I have never dealt with so much hatred before. So much hatred for this one person. So much hatred for myself. So much anger. So much that I want to feel my fists cracking against his smug face, full of pride, with not an ounce of guilt for stabbing me on my back, on more than one occasion. These were mixed with profound sadness that she had made her choice very clear. We are strangers once again. Not only that, she leapt to that son of a bitch’s defense.
So much negative feeling that I feel it chewing away at my soul slowly. Everyday I wake up, I feel there are many great battles roaring in myself. Battle against sorrow. Battle against sadness. Battle against abandonment. Battle against anger. Battle against loneliness. Battle against guilt. Battle against giving up on life and love. Battle against myself.
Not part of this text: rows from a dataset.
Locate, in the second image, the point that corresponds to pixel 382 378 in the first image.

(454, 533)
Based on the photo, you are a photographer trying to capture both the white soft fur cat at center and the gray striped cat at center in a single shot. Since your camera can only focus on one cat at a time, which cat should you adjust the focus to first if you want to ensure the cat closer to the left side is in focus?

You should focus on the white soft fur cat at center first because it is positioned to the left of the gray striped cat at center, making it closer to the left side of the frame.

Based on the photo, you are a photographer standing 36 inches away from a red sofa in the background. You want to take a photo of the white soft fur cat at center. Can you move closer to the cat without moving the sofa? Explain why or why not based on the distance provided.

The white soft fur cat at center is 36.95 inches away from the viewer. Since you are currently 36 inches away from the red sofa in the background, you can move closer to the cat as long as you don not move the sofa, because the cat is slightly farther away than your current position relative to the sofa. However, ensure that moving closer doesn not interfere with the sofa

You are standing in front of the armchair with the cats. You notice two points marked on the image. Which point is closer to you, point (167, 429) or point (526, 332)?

My time in Australia is slowly becoming a wrenchingly sad journey of my life. I had so much happy memories that it’s incredibly sad for me that I would never experience them again. I have a gut feeling happy times were over so I am pretty sure those times might be the last times I am truly happy.
I wonder if it’s time to move, geographically and career-wise. Move? To where from here? I am so screwed up in my head.
No matter how shit things used to get, I used to be able to force a smile and pick myself up. Nowadays, I would look into the mirror and tried to force a smile and I will break down crying.
Horrible horrible feelings.
No matter how much I cussed at the bastard, the hatred doesn’t seem to fade. And he would carry on living everyday without any remorse. Man, this double whammy is so unfair. Life never is, never meant to be.
And I have to refrain myself for wishing something bad to happen to him. God knows why I would even try to do this. Perhaps as an atonement for my guilt and my mistakes with regards to Dory. And that’s another battle….
I wonder how would this war conclude.